(DATA SHOWN Opens)
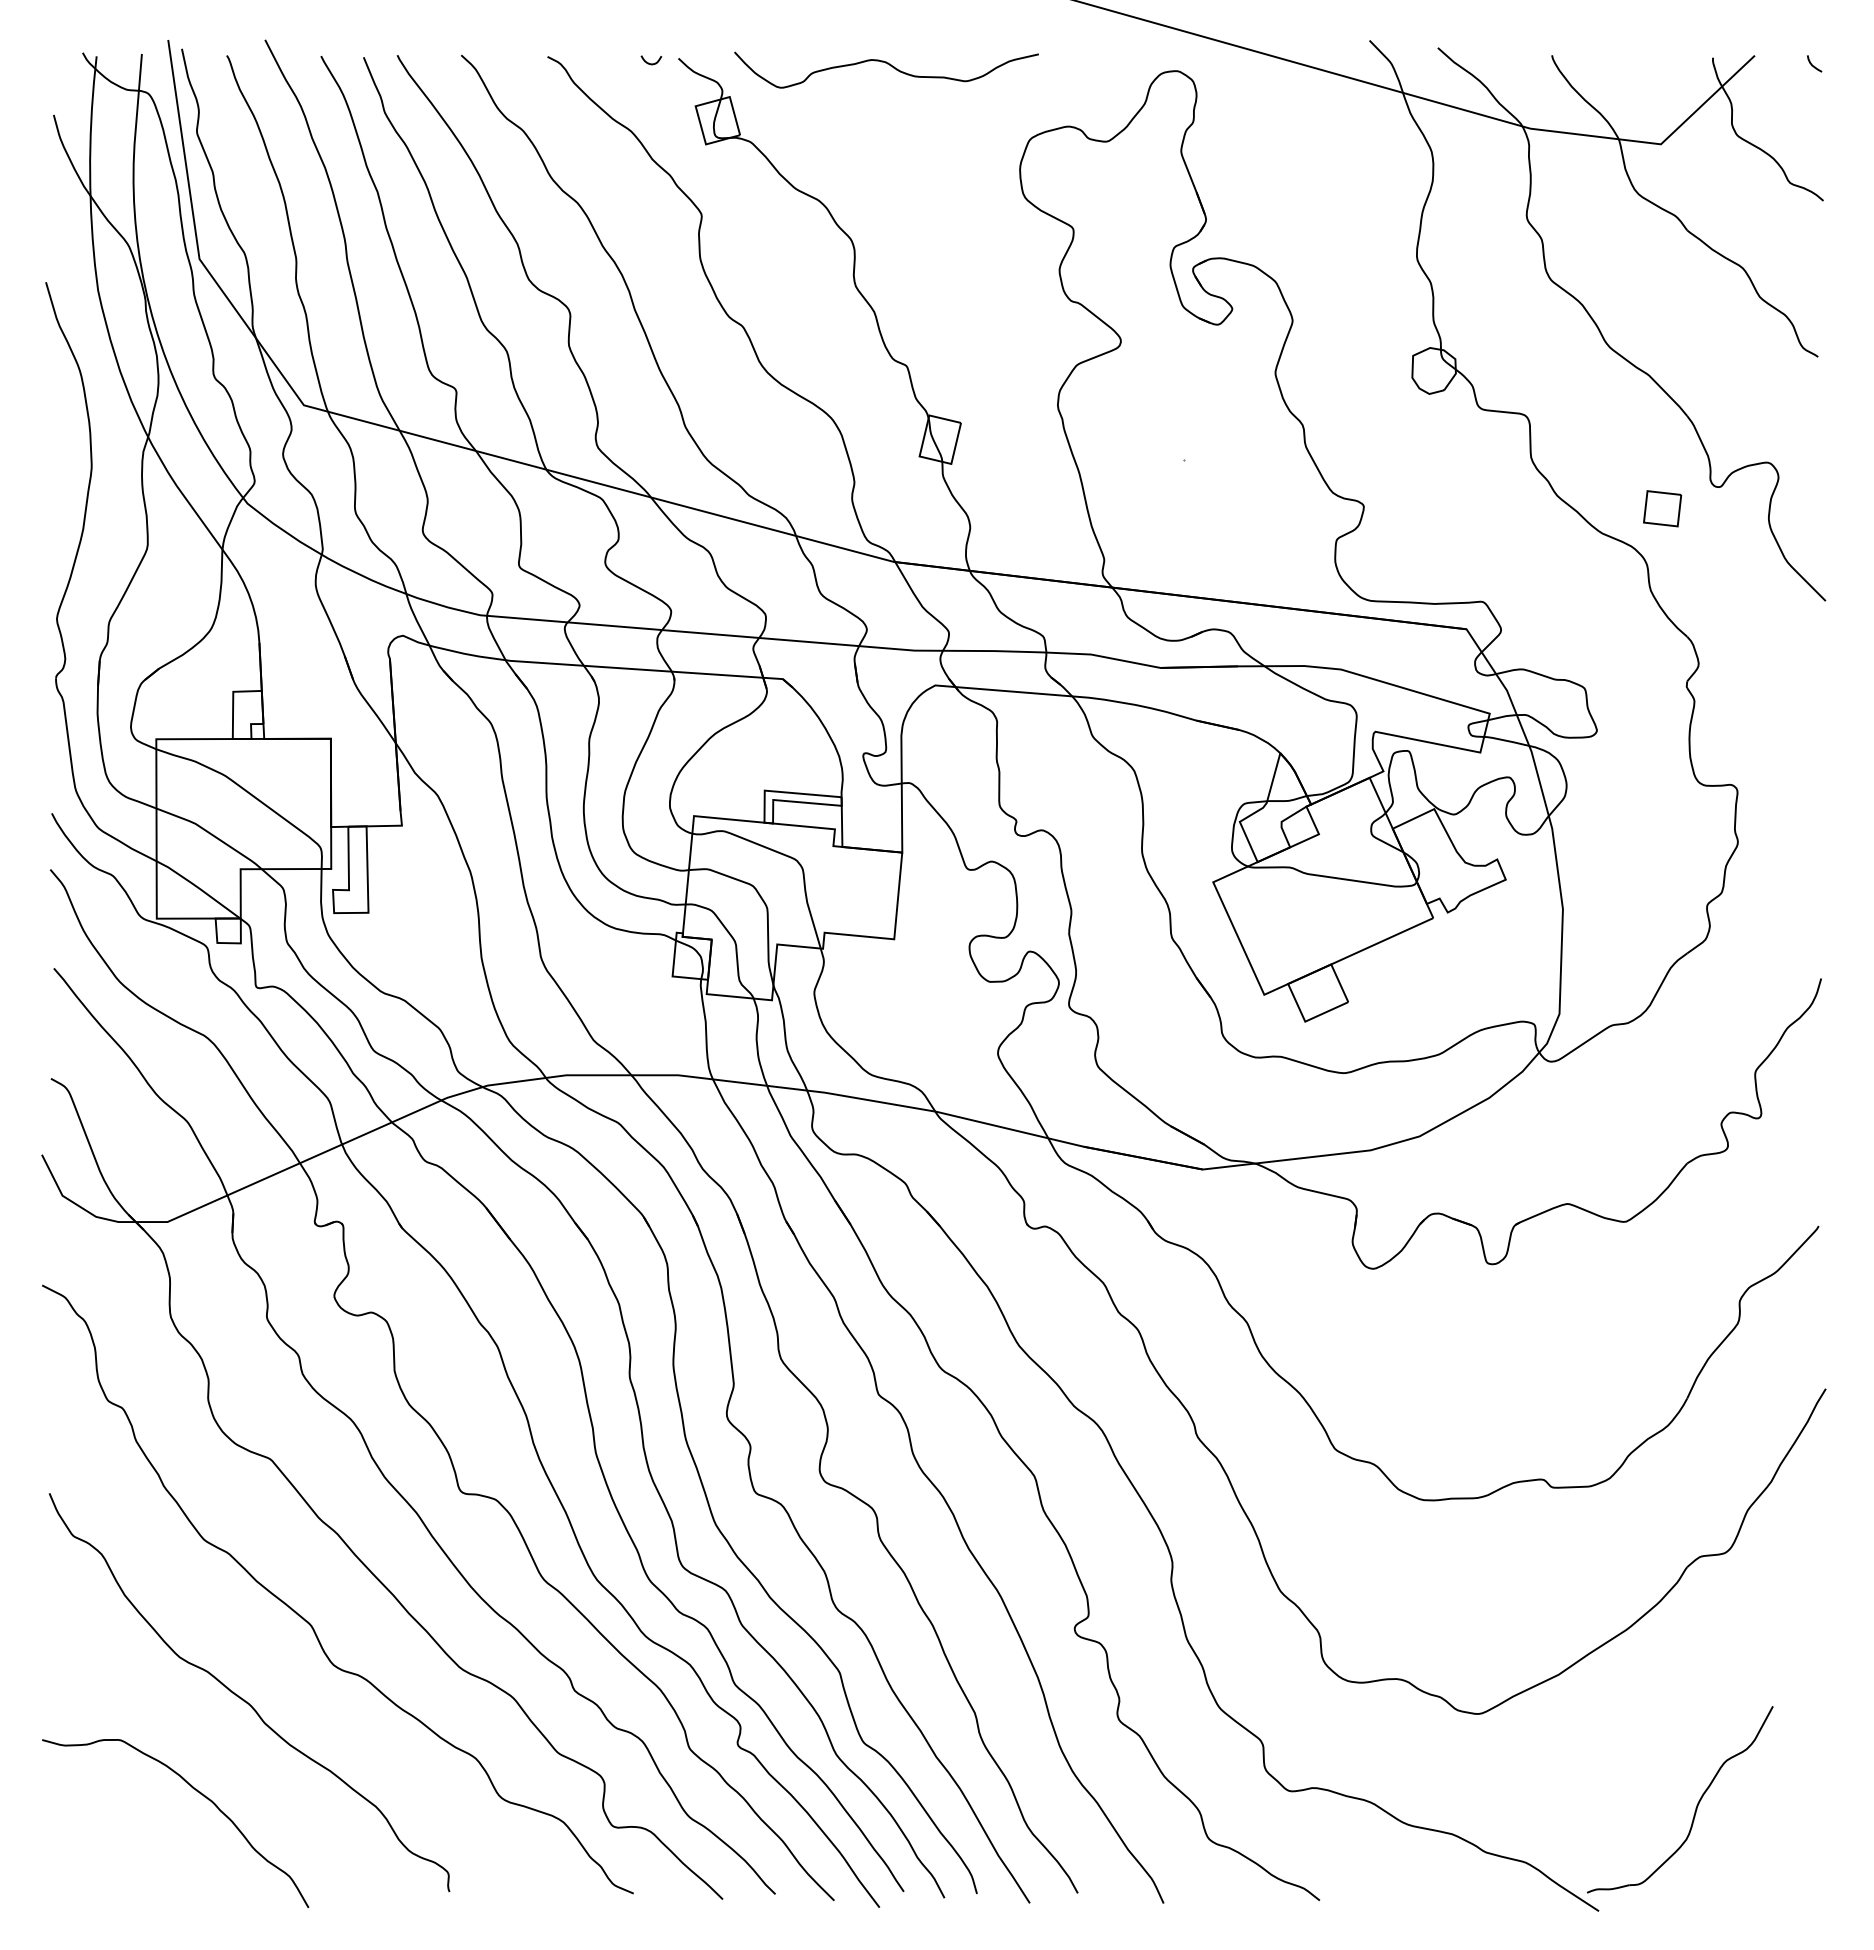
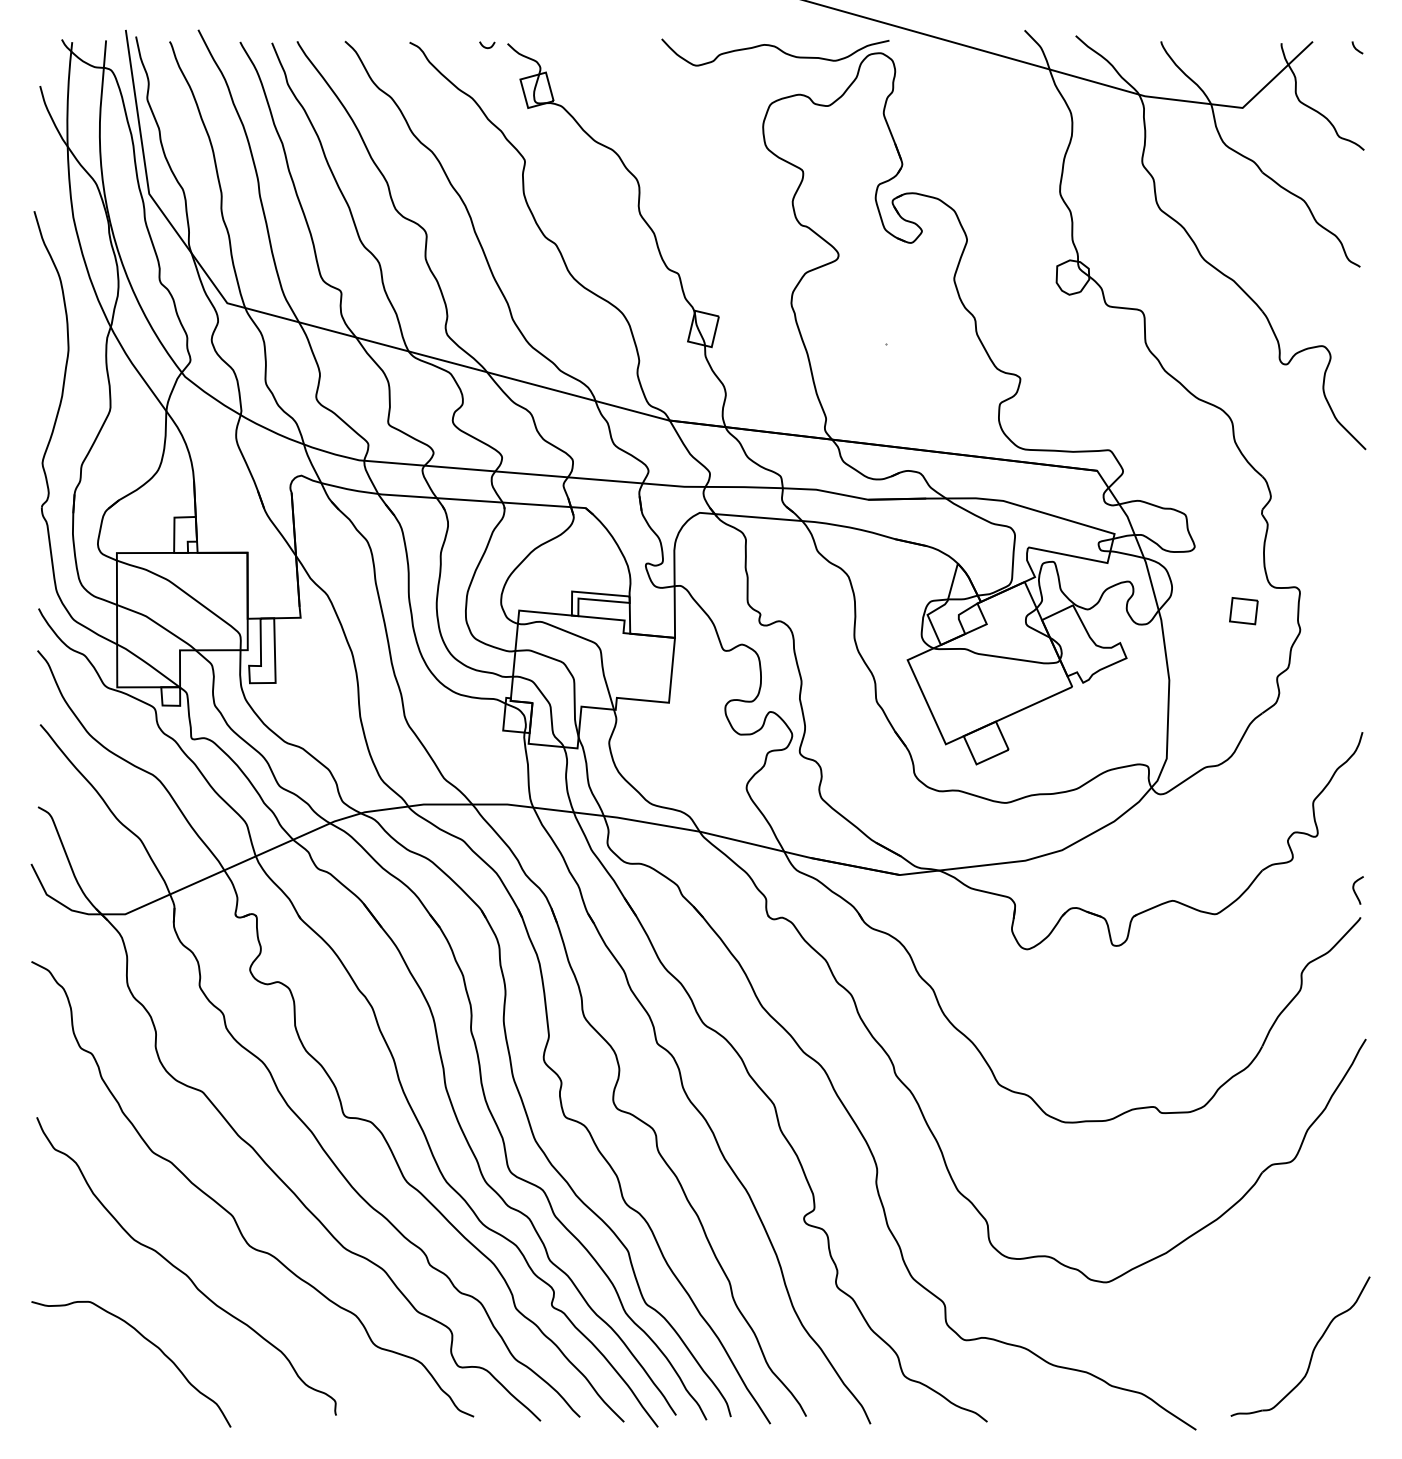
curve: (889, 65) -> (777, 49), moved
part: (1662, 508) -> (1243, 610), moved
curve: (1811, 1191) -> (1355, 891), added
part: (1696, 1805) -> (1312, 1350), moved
(DATA SHOWN Closes)
(DATA SHOWN Opens)
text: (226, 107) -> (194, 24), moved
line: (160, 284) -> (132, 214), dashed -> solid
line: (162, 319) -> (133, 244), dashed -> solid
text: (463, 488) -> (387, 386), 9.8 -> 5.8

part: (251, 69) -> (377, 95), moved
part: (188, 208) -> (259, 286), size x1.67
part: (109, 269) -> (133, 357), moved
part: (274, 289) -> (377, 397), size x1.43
(DATA SHOWN Closes)
> WORK TO COMPLETE: Which lines above run from the one containing "curve: (889, 65) -> (777, 49), moved" down to the one containing "part: (1696, 1805) -> (1312, 1350), moved"? Repeat exactly those, both ends included, and nothing else.

> EXPECTED ANSWER:
curve: (889, 65) -> (777, 49), moved
part: (1662, 508) -> (1243, 610), moved
curve: (1811, 1191) -> (1355, 891), added
part: (1696, 1805) -> (1312, 1350), moved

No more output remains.